Pillow Book: Vrienden heb ik niet in mijn straat
Pillow Book, 2005-11-27
Vrienden heb ik niet in mijn straat. Er wonen nochtans interessante mensen. Schrijvers, artiesten, muzikanten. Het gesettelde serieuze soort dan. En bovendien lijkt iedereen die ik ontmoet in deze straat vrienden te hebben. Critici, journalisten, DJs. Met sommigen wissel ik een langer-dan nodig geïnteresseerde blik uit als de deuren simultaan opengaan. Er hangt sympathie in de lucht, maar het komt nooit tot actie.

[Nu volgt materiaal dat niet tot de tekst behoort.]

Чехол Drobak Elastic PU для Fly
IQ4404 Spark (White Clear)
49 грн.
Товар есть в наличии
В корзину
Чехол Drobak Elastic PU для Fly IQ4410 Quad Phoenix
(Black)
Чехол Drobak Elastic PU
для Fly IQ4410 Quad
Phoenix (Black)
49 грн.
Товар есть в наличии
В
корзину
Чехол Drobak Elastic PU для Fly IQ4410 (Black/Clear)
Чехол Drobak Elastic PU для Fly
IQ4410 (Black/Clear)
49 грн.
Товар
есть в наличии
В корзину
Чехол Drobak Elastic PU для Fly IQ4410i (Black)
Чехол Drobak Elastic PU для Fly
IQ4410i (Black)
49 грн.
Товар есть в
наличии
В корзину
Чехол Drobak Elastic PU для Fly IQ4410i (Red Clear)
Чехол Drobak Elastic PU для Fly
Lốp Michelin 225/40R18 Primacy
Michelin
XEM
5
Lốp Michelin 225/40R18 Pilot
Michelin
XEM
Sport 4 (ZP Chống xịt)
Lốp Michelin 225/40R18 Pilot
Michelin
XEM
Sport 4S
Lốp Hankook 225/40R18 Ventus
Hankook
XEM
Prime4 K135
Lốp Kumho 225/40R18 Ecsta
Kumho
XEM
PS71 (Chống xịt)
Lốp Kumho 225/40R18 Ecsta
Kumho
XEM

Ik heb mijn buren eens bezocht. Ik had koekjes gebakken. Toen ik hier pas woonde maakte Emile vaak luid ruzie, en de muren zijn papierdun, misschien voelde ik me daarover schuldig. Ik probeerde hem altijd stil te krijgen. Dat lukte niet zo goed, en ik stelde me de buren altijd voor, hoe ze elk woord haarscherp hoorden. Dus misschien waren het sorry voor het lawaai koekjes. Ze waren erg lief. Ze vroegen me binnen, en terwijl we iets dronken bedacht ik dat ik in dit soort familie graag geboren was. De vader kwam een paar maand later naar mijn concert. De muziek was wat te luid voor hem. We knikken nog beleefd gedag naar mekaar.